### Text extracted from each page
◆ ◆ ◆ ◆
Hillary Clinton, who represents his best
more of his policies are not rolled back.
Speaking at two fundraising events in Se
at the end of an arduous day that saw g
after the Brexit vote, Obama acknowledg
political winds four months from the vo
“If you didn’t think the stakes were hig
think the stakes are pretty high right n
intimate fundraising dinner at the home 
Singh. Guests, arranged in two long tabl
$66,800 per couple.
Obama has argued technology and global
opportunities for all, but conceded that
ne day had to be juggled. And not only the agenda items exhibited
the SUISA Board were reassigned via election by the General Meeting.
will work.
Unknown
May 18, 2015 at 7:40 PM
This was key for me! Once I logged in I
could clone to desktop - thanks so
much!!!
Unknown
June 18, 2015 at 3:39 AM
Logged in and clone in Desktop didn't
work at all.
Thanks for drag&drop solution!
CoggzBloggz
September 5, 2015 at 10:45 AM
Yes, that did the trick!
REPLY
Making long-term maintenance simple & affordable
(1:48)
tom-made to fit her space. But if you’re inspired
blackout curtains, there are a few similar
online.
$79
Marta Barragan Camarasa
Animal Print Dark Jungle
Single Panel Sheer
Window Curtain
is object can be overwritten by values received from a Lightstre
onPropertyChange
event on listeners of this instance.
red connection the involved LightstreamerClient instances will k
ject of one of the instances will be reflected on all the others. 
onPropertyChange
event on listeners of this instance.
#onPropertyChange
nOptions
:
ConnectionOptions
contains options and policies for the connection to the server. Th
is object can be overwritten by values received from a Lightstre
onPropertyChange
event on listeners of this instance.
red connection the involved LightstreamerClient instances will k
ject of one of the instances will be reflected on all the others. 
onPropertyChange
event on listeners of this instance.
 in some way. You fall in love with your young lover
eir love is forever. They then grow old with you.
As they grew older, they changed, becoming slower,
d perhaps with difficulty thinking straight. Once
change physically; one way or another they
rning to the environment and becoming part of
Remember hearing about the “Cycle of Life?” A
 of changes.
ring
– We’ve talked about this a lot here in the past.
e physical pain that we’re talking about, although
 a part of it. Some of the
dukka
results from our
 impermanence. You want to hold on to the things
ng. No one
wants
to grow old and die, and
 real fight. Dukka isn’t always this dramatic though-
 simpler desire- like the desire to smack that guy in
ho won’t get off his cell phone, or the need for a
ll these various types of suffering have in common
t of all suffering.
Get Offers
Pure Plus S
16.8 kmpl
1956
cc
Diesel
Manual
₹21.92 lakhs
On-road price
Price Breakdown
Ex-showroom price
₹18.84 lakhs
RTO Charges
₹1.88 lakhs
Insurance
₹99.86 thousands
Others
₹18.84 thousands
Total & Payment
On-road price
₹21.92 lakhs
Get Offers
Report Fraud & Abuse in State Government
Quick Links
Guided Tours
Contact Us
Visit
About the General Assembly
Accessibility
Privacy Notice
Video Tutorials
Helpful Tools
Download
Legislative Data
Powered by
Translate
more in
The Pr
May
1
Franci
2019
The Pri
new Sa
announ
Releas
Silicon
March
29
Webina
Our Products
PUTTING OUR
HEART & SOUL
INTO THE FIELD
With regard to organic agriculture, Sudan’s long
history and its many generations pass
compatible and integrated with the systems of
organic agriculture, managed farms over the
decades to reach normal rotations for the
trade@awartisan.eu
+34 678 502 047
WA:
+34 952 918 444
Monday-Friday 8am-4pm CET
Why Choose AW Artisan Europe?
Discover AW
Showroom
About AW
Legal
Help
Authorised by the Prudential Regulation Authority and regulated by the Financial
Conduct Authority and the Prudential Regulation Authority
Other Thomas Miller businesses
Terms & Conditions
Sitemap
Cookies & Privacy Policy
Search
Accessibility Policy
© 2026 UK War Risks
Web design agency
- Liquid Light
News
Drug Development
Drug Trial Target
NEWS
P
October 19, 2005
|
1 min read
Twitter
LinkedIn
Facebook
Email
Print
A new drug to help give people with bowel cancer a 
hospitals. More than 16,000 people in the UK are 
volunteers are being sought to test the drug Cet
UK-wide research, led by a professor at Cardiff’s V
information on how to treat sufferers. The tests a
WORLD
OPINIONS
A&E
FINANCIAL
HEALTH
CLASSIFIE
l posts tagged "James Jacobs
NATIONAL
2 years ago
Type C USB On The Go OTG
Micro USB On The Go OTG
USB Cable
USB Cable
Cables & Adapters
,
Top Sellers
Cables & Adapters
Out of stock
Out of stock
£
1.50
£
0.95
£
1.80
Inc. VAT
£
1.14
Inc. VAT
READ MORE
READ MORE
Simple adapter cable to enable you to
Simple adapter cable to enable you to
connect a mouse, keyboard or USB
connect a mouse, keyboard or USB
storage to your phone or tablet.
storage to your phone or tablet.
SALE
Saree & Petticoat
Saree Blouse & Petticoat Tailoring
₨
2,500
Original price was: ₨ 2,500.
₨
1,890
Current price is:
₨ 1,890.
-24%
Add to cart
◆ ◆ ◆ ◆
Copy the lines of the records from the beginning through the line containing "Obama has argued technology and global", reproducing each one without any change.

Hillary Clinton, who represents his best
more of his policies are not rolled back.
Speaking at two fundraising events in Se
at the end of an arduous day that saw g
after the Brexit vote, Obama acknowledg
political winds four months from the vo
“If you didn’t think the stakes were hig
think the stakes are pretty high right n
intimate fundraising dinner at the home 
Singh. Guests, arranged in two long tabl
$66,800 per couple.
Obama has argued technology and global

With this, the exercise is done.